When dwindling demand was combined with intentional spikes in supply, prices really plunged. The latest OPEC+ deal to cut production by almost 10 million barrels per day should help stabilize prices. However, an increase in demand will eventually be necessary to drive oil prices higher.

Is BP Stock a No-Touch Until Then?

Investors who want to buy BP stock shouldn’t wait until oil demand has rebounded and markets are stabilized. By then, the price of BP will have already undergone a tremendous rally, leaving investors out in the cold.

That doesn’t mean that right now is necessarily the time to buy, either.

Prospective investors need to realize that the oil market and the equity market still have potential risk. With so much risk present in the energy sector, investors have to go with the highest-quality stocks. That means avoiding stocks like Chesapeake and opting for companies like BP plc, Exxon and other majors that have staying power; companies that can outlast the turmoil in the oil market and make it to better days.

BP is not a lay-up trade, but down almost 40% from its highs has certainly adjusted the risk/reward. On Feb. 4, BP raised its dividend by 2.4%. After the stock rout, shares now yield 10.3%. If the dividend isn’t cut, that’s one heck of a yield for investors to collect.

As for its balance sheet, the company has more than $22.4 billion in total cash on hand. That’s enough to cover current debt of $10.4 billion. Current assets weigh in at $82 billion vs. just $73.5 billion in current liabilities. In other words, the company can cover its short-term obligations, which is a much better situation than many other oil and gas entities.

That said, the company does carry more than $57 billion in long-term debt. BP stock doesn’t have an unstressed balance sheet, which always presents a risk for buyers.

Trading BP Stock

On the five-year weekly chart above, you can see the plunge in BP stock. Shares traded all the way down to $16 once it lost several key points of support. The move was fast and dire.

At the start the breakdown, shares broke below $34, which was multi-year range support. In that same move, shares also broke below the 200-week moving average and for two consecutive weeks, failed to close above the $32 breakout level.

After rallying off the lows, BP stock is now trying to fill into the gap up toward $31 (blue box).

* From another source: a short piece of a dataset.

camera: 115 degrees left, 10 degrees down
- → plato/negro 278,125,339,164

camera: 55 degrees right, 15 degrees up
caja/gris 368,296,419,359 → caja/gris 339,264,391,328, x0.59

Thus far, it’s having trouble pushing higher. If it can fill the gap up to that level, I would expect $32 to again act as resistance. If it doesn’t, $34 is possible.

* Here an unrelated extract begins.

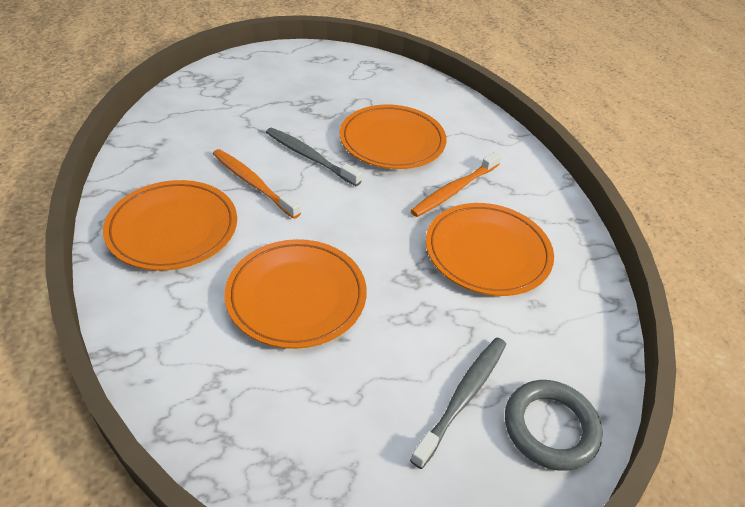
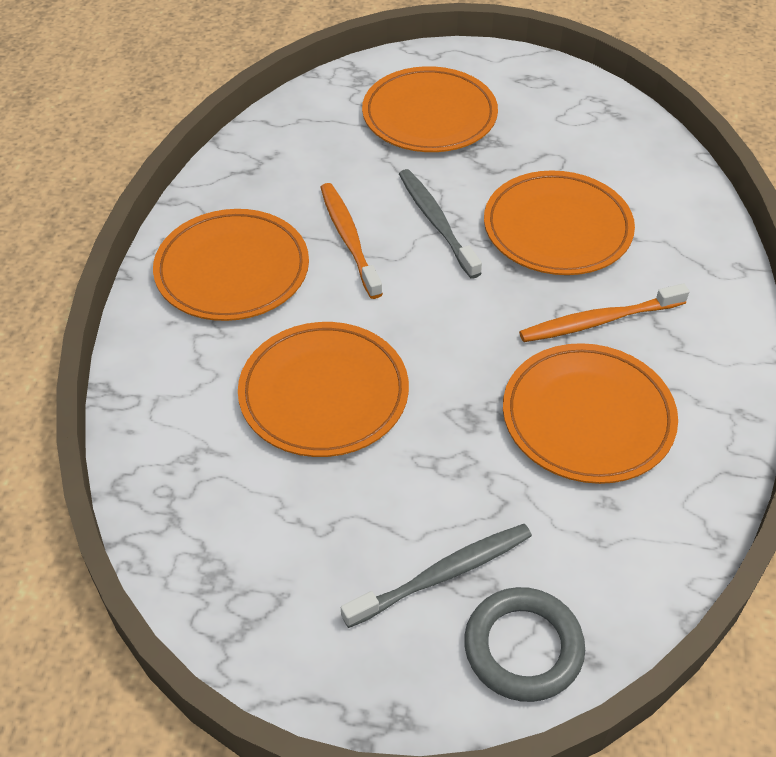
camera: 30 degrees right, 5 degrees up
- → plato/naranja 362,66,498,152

On the downside, it would be encouraging to see BP stock hold $22 as support. This was a noteworthy level from 2015 and 2016. Below puts sub-$20 in play. At this point, BP and other energy plays may feel like a high-risk, high-reward endeavor. For investors that feel that way, or feel that BP is took risky, they may simply choose to ignore the stock and search for safer investment candidates.